J’ai encore une autre question en tête … Le terme de « pervers narcissique » est généralement considéré comme une insulte, une diffamation. J’ai moi-même été attaqué en diffamation. Pourtant, je pense que la perversion narcissique, loin d’être une insulte, devrait tout simplement être considérée comme une réelle maladie psychologique au même titre que la schizophrénie, le trouble bipolaire ou la paranoïa. Qu’en pensez-vous ?

C’est une maladie, sans aucun doute. Mais je reconnais que cela peut être affreux pour un PN d’entendre ce terme.

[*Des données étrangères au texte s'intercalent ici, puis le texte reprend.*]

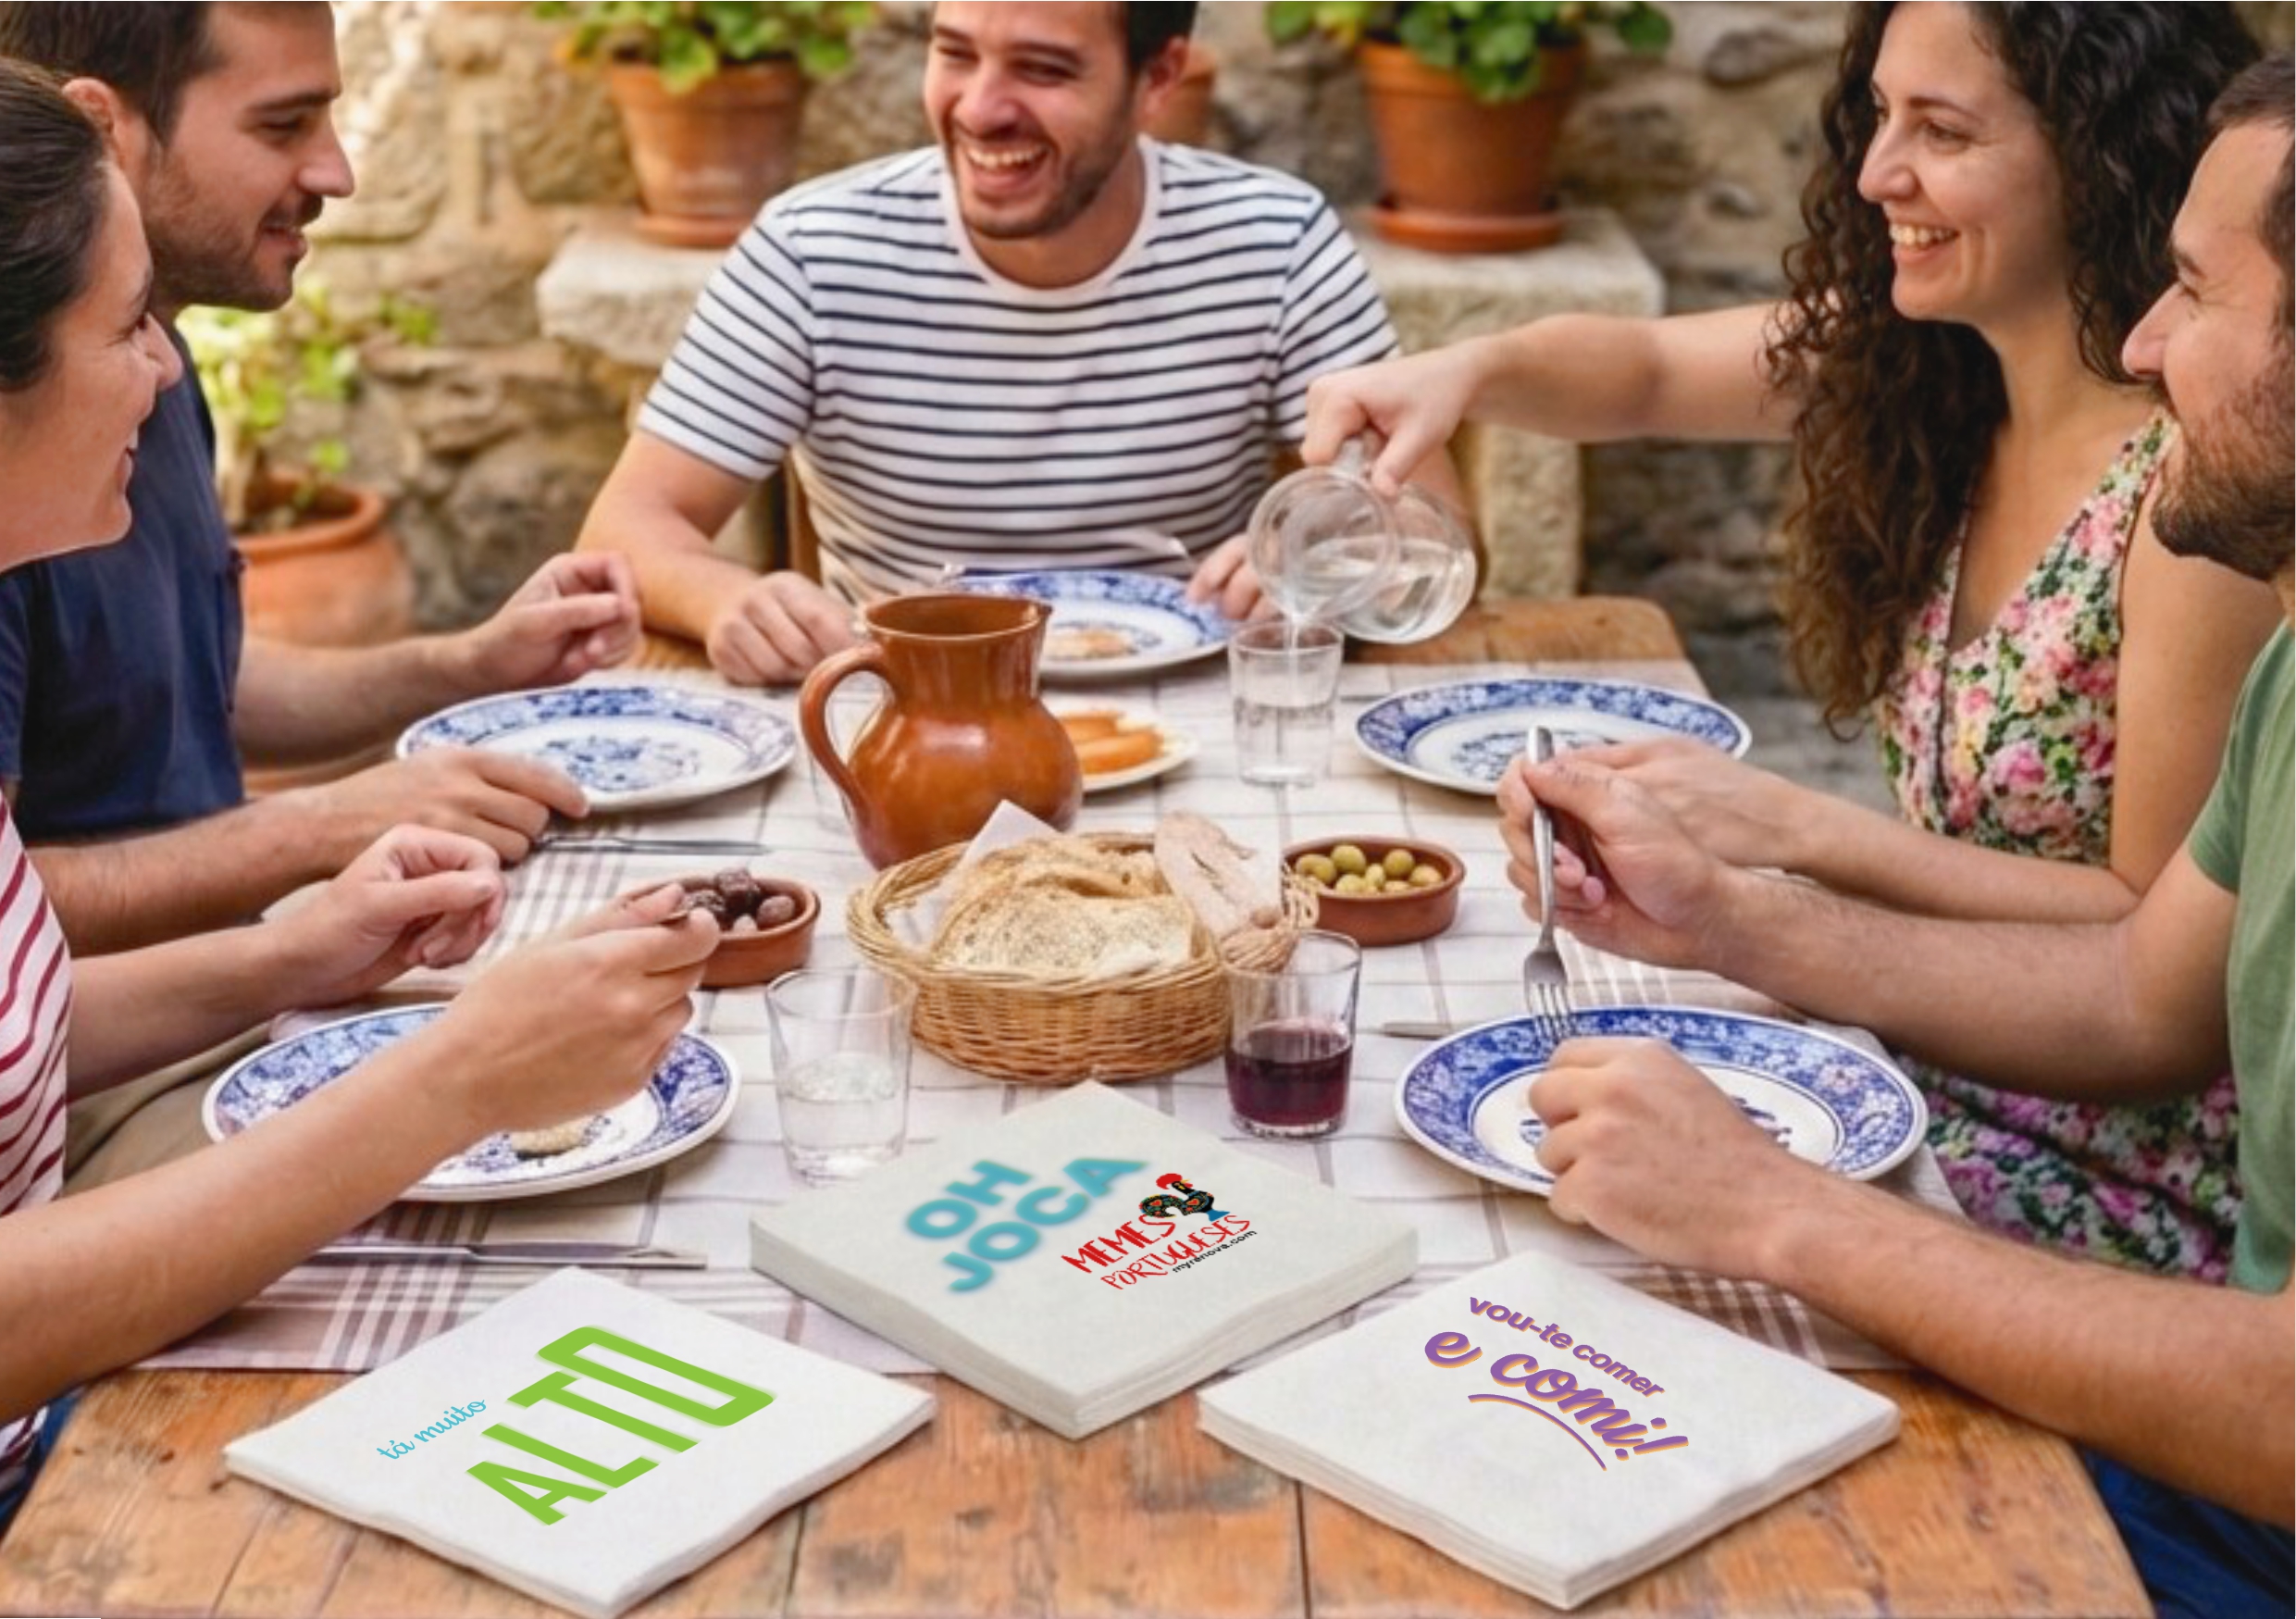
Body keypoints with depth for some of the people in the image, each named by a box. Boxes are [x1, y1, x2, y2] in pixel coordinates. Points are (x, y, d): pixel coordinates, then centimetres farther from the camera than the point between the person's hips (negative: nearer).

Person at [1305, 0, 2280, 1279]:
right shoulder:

Vous venez de me faire comprendre quelque chose d’important. Il doit déjà être très difficile à un être « normal » de s’entendre dire qu’il est PN . Or un PN ne supporte pas que l’image qu’il renvoie de lui, y compris à lui-même, soit abimée. Je comprends mieux pourquoi un pervers narcissique devient totalement hystérique lorsqu’on lui dit qu’il est pervers narcissique, même si cela est vrai …

Je confirme.

Myosotis, autre fidèle lectrice de ce blog, souhaite vous poser deux autres questions. Tout d’abord, comment définiriez-vous « la femme que vous recherchez » et surtout pour quel type de relation ? Et finalement, avez-vous le sentiment de vous priver de la femme idéale, parce que vous n’avez aucune relation possible avec elle ?

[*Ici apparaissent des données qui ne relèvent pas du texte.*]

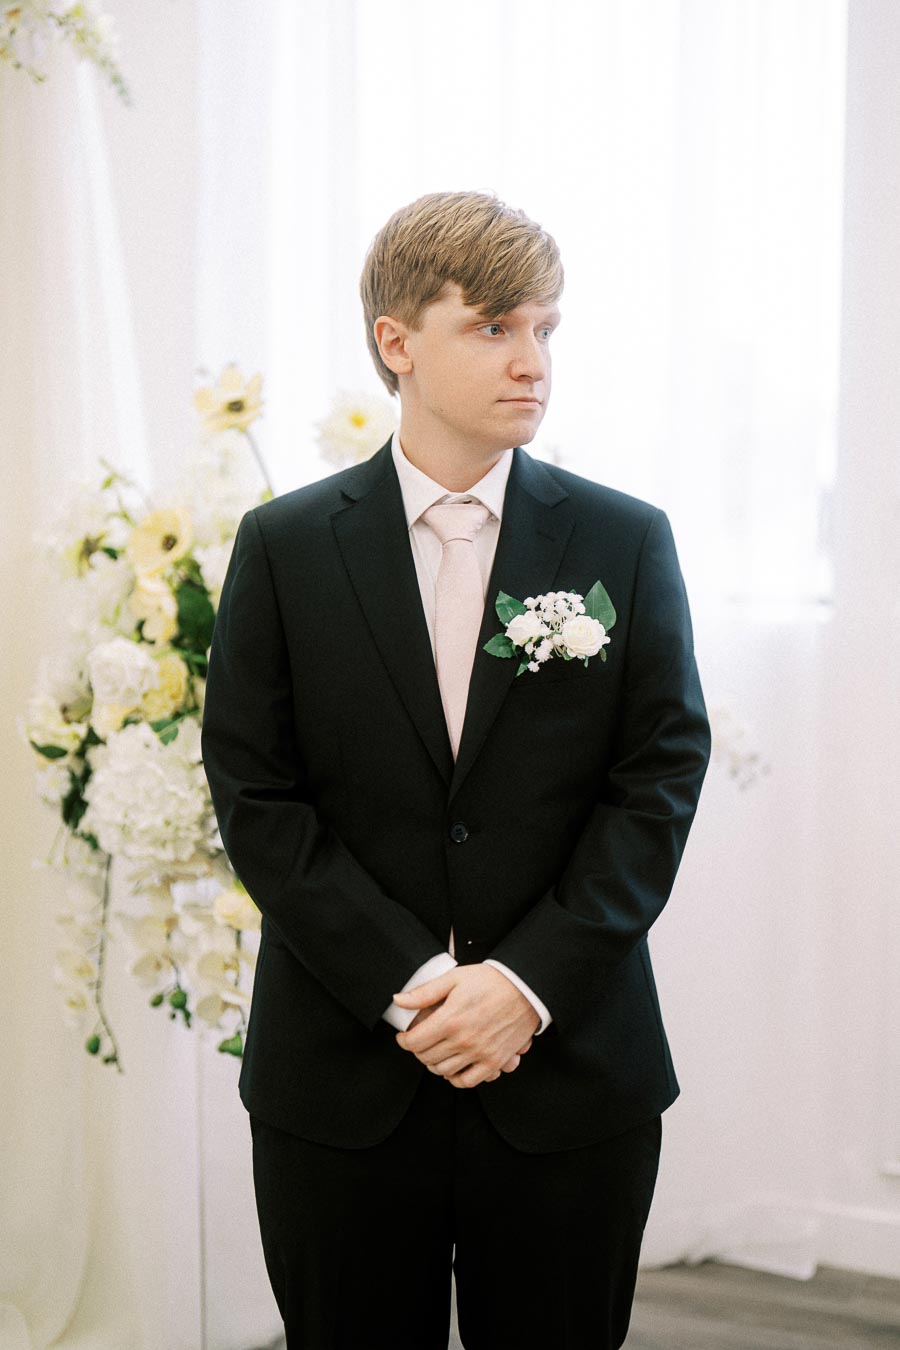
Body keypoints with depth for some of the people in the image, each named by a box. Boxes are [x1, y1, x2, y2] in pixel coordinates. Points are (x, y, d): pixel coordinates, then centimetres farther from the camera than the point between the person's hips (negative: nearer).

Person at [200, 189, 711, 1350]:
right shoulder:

Je ne suis pas en recherche car j’ai une amie. Cette relation m’a poussé dans mes retranchements au prix de crispation, d’angoisses et de peurs. Il m’est tout simplement difficile d’installer une intimité avec elle. C’est une expérience de tous les jours. J’ai besoin de temps de pause. J’ai accepté le fait que la femme idéale que je recherchais n’est que le pur produit de mon imagination narcissique et d’ailleurs j’en suis enfin soulagé.

Vous faites allusion à la relation avec votre mère. Myosotis et moi avons cru comprendre qu’elle perturbait votre relation avec les femmes … ?

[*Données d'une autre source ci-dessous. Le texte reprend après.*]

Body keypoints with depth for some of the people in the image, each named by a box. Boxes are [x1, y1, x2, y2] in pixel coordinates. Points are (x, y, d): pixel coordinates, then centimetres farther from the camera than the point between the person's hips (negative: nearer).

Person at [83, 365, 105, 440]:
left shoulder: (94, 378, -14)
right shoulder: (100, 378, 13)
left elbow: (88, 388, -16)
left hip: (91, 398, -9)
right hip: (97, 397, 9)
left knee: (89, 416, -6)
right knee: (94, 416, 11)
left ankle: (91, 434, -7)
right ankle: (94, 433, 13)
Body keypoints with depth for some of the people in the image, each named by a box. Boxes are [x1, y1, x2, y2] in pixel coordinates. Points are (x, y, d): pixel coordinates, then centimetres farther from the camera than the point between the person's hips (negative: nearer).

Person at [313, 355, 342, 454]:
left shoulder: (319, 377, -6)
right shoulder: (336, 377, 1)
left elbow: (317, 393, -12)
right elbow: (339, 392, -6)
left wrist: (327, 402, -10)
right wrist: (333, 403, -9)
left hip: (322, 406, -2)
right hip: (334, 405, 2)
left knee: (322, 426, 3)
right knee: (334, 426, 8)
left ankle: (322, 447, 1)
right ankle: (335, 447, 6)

Ayant compris que je n’avais que servi, il m’a fallu m’éloigner de ma mère pour ne pas déverser sur elle toute ma haine. Ma mère, que j’ai adulée d’abord, est devenue à partir de 13 ans environ le diable à mes yeux. Ma mère, je l’ai insultée.

Pour conclure cette discussion, auriez-vous un dernier conseil à donner aux victimes de PN qui liront cet article ?

Je ne crois pas à de solutions toutes faites, mais je me propose tout simplement de vous faire part de situations de mon quotidien, pour le reste, il appartient aussi aux victimes d’aller chercher chez elles ce qui a pu faire qu’elles se sont rapprochées d’un PN. Il n’existe pas de PN sans victime. Une chose est sûre, si je suis confronté à une personne bien positionnée, j’arrive à observer chez moi une attitude de retrait.

Avec le temps, j’ai appris à me protéger de ma sensibilité. Pourtant, lorsque je repense à tout ce que vous venez de me dire, à votre sincérité et au cauchemar que vous vivez vous aussi, j’ai les larmes aux yeux …

Pour ce qui est de la compassion que vous pourriez montrer envers moi, j’ai bien peur de ne pas pouvoir encore être touché. Je constate que je ne cherche pas la compassion mais je me situe parfois comme un sacrifié qui se doit de laisser des réponses à ceux qui restent. Le mot cauchemar n’est plus approprié aujourd’hui. Je n’aspire qu’à la rédemption.

Je comprends ce que vous dites. Je tiens tout de même à vous remercier très chaleureusement pour le temps que vous avez accepté de partager avec moi. Je me permets de vous remercier au nom de tous ceux qui luttent contre la perversion narcissique et ses conséquences extrêmement graves.